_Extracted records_
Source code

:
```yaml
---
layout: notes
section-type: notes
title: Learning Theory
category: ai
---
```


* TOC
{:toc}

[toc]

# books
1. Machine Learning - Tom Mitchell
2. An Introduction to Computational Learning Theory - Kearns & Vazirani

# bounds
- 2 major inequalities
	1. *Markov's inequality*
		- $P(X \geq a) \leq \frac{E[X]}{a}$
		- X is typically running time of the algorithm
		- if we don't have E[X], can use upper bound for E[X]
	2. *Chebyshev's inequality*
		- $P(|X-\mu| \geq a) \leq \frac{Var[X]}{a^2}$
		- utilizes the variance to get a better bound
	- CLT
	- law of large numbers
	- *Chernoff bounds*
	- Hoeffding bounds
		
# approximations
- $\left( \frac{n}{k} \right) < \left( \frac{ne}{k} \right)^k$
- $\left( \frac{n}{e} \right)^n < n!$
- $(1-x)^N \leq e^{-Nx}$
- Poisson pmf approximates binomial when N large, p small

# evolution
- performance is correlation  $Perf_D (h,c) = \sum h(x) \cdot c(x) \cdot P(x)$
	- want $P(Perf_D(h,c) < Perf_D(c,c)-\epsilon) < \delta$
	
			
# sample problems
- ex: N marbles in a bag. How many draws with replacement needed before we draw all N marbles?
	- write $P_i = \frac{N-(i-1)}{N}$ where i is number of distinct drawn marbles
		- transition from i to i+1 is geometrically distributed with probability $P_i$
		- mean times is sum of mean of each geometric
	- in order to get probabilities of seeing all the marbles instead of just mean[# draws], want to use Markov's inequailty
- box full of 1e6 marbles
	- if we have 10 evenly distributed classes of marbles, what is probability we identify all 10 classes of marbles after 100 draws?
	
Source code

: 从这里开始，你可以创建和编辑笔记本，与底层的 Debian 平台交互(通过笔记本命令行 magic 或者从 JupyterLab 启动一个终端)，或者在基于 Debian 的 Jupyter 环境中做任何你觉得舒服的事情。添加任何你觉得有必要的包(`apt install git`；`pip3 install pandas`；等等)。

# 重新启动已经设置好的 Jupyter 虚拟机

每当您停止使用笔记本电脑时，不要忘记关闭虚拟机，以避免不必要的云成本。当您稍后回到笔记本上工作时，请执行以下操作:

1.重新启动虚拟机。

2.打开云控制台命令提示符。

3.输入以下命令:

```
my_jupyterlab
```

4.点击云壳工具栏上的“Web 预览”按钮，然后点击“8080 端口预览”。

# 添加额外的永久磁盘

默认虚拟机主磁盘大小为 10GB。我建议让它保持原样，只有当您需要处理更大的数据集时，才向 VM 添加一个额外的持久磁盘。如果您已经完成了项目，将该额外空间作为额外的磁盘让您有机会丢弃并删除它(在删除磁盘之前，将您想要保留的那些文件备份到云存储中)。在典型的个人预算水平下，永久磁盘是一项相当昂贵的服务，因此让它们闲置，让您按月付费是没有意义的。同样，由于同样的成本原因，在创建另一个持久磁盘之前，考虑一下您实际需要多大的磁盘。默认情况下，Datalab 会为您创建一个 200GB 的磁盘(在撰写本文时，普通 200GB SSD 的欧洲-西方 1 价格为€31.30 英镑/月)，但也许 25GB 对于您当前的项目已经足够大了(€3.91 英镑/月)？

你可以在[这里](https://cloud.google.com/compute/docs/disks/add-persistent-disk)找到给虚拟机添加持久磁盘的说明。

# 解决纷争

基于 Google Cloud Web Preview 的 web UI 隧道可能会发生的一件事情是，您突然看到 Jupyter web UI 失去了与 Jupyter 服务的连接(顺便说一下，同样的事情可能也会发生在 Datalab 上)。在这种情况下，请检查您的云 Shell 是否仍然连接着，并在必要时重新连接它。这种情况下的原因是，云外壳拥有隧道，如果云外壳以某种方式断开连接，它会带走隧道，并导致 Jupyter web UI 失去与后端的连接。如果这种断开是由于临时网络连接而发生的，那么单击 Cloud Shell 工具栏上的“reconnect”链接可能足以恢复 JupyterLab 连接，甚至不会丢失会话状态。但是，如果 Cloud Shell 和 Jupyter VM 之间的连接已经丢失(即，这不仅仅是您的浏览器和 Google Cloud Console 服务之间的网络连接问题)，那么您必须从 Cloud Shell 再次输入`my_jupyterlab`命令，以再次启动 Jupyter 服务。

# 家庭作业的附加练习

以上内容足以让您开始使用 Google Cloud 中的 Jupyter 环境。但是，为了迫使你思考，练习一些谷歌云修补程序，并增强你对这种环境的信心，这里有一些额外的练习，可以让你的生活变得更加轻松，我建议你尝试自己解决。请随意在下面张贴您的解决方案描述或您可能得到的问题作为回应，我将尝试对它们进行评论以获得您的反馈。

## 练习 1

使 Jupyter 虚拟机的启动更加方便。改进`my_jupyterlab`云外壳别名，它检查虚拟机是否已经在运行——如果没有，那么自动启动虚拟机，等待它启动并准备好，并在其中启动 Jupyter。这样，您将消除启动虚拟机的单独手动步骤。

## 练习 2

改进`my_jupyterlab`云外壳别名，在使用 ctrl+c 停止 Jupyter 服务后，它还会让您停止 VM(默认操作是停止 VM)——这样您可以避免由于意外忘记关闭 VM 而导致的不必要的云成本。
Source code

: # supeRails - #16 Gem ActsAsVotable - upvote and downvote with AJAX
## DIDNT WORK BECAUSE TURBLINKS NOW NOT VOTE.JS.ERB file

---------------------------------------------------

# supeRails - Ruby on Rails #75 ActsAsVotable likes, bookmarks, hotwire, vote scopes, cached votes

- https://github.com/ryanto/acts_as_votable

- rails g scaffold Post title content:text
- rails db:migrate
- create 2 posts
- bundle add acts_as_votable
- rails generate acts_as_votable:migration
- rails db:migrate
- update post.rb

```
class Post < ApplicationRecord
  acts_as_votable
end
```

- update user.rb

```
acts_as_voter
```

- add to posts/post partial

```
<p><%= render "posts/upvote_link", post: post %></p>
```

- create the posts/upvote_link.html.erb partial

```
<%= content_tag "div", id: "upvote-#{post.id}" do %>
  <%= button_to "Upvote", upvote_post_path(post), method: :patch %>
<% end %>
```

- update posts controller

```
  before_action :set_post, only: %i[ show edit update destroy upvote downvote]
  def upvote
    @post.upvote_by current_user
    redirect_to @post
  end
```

_PROBLEM TO WORK ON_
Copy out every record above once more, precisely as written.

_WORKED SOLUTION_
Source code

:
```yaml
---
layout: notes
section-type: notes
title: Learning Theory
category: ai
---
```


* TOC
{:toc}

[toc]

# books
1. Machine Learning - Tom Mitchell
2. An Introduction to Computational Learning Theory - Kearns & Vazirani

# bounds
- 2 major inequalities
	1. *Markov's inequality*
		- $P(X \geq a) \leq \frac{E[X]}{a}$
		- X is typically running time of the algorithm
		- if we don't have E[X], can use upper bound for E[X]
	2. *Chebyshev's inequality*
		- $P(|X-\mu| \geq a) \leq \frac{Var[X]}{a^2}$
		- utilizes the variance to get a better bound
	- CLT
	- law of large numbers
	- *Chernoff bounds*
	- Hoeffding bounds
		
# approximations
- $\left( \frac{n}{k} \right) < \left( \frac{ne}{k} \right)^k$
- $\left( \frac{n}{e} \right)^n < n!$
- $(1-x)^N \leq e^{-Nx}$
- Poisson pmf approximates binomial when N large, p small

# evolution
- performance is correlation  $Perf_D (h,c) = \sum h(x) \cdot c(x) \cdot P(x)$
	- want $P(Perf_D(h,c) < Perf_D(c,c)-\epsilon) < \delta$
	
			
# sample problems
- ex: N marbles in a bag. How many draws with replacement needed before we draw all N marbles?
	- write $P_i = \frac{N-(i-1)}{N}$ where i is number of distinct drawn marbles
		- transition from i to i+1 is geometrically distributed with probability $P_i$
		- mean times is sum of mean of each geometric
	- in order to get probabilities of seeing all the marbles instead of just mean[# draws], want to use Markov's inequailty
- box full of 1e6 marbles
	- if we have 10 evenly distributed classes of marbles, what is probability we identify all 10 classes of marbles after 100 draws?
	
Source code

: 从这里开始，你可以创建和编辑笔记本，与底层的 Debian 平台交互(通过笔记本命令行 magic 或者从 JupyterLab 启动一个终端)，或者在基于 Debian 的 Jupyter 环境中做任何你觉得舒服的事情。添加任何你觉得有必要的包(`apt install git`；`pip3 install pandas`；等等)。

# 重新启动已经设置好的 Jupyter 虚拟机

每当您停止使用笔记本电脑时，不要忘记关闭虚拟机，以避免不必要的云成本。当您稍后回到笔记本上工作时，请执行以下操作:

1.重新启动虚拟机。

2.打开云控制台命令提示符。

3.输入以下命令:

```
my_jupyterlab
```

4.点击云壳工具栏上的“Web 预览”按钮，然后点击“8080 端口预览”。

# 添加额外的永久磁盘

默认虚拟机主磁盘大小为 10GB。我建议让它保持原样，只有当您需要处理更大的数据集时，才向 VM 添加一个额外的持久磁盘。如果您已经完成了项目，将该额外空间作为额外的磁盘让您有机会丢弃并删除它(在删除磁盘之前，将您想要保留的那些文件备份到云存储中)。在典型的个人预算水平下，永久磁盘是一项相当昂贵的服务，因此让它们闲置，让您按月付费是没有意义的。同样，由于同样的成本原因，在创建另一个持久磁盘之前，考虑一下您实际需要多大的磁盘。默认情况下，Datalab 会为您创建一个 200GB 的磁盘(在撰写本文时，普通 200GB SSD 的欧洲-西方 1 价格为€31.30 英镑/月)，但也许 25GB 对于您当前的项目已经足够大了(€3.91 英镑/月)？

你可以在[这里](https://cloud.google.com/compute/docs/disks/add-persistent-disk)找到给虚拟机添加持久磁盘的说明。

# 解决纷争

基于 Google Cloud Web Preview 的 web UI 隧道可能会发生的一件事情是，您突然看到 Jupyter web UI 失去了与 Jupyter 服务的连接(顺便说一下，同样的事情可能也会发生在 Datalab 上)。在这种情况下，请检查您的云 Shell 是否仍然连接着，并在必要时重新连接它。这种情况下的原因是，云外壳拥有隧道，如果云外壳以某种方式断开连接，它会带走隧道，并导致 Jupyter web UI 失去与后端的连接。如果这种断开是由于临时网络连接而发生的，那么单击 Cloud Shell 工具栏上的“reconnect”链接可能足以恢复 JupyterLab 连接，甚至不会丢失会话状态。但是，如果 Cloud Shell 和 Jupyter VM 之间的连接已经丢失(即，这不仅仅是您的浏览器和 Google Cloud Console 服务之间的网络连接问题)，那么您必须从 Cloud Shell 再次输入`my_jupyterlab`命令，以再次启动 Jupyter 服务。

# 家庭作业的附加练习

以上内容足以让您开始使用 Google Cloud 中的 Jupyter 环境。但是，为了迫使你思考，练习一些谷歌云修补程序，并增强你对这种环境的信心，这里有一些额外的练习，可以让你的生活变得更加轻松，我建议你尝试自己解决。请随意在下面张贴您的解决方案描述或您可能得到的问题作为回应，我将尝试对它们进行评论以获得您的反馈。

## 练习 1

使 Jupyter 虚拟机的启动更加方便。改进`my_jupyterlab`云外壳别名，它检查虚拟机是否已经在运行——如果没有，那么自动启动虚拟机，等待它启动并准备好，并在其中启动 Jupyter。这样，您将消除启动虚拟机的单独手动步骤。

## 练习 2

改进`my_jupyterlab`云外壳别名，在使用 ctrl+c 停止 Jupyter 服务后，它还会让您停止 VM(默认操作是停止 VM)——这样您可以避免由于意外忘记关闭 VM 而导致的不必要的云成本。
Source code

: # supeRails - #16 Gem ActsAsVotable - upvote and downvote with AJAX
## DIDNT WORK BECAUSE TURBLINKS NOW NOT VOTE.JS.ERB file

---------------------------------------------------

# supeRails - Ruby on Rails #75 ActsAsVotable likes, bookmarks, hotwire, vote scopes, cached votes

- https://github.com/ryanto/acts_as_votable

- rails g scaffold Post title content:text
- rails db:migrate
- create 2 posts
- bundle add acts_as_votable
- rails generate acts_as_votable:migration
- rails db:migrate
- update post.rb

```
class Post < ApplicationRecord
  acts_as_votable
end
```

- update user.rb

```
acts_as_voter
```

- add to posts/post partial

```
<p><%= render "posts/upvote_link", post: post %></p>
```

- create the posts/upvote_link.html.erb partial

```
<%= content_tag "div", id: "upvote-#{post.id}" do %>
  <%= button_to "Upvote", upvote_post_path(post), method: :patch %>
<% end %>
```

- update posts controller

```
  before_action :set_post, only: %i[ show edit update destroy upvote downvote]
  def upvote
    @post.upvote_by current_user
    redirect_to @post
  end
```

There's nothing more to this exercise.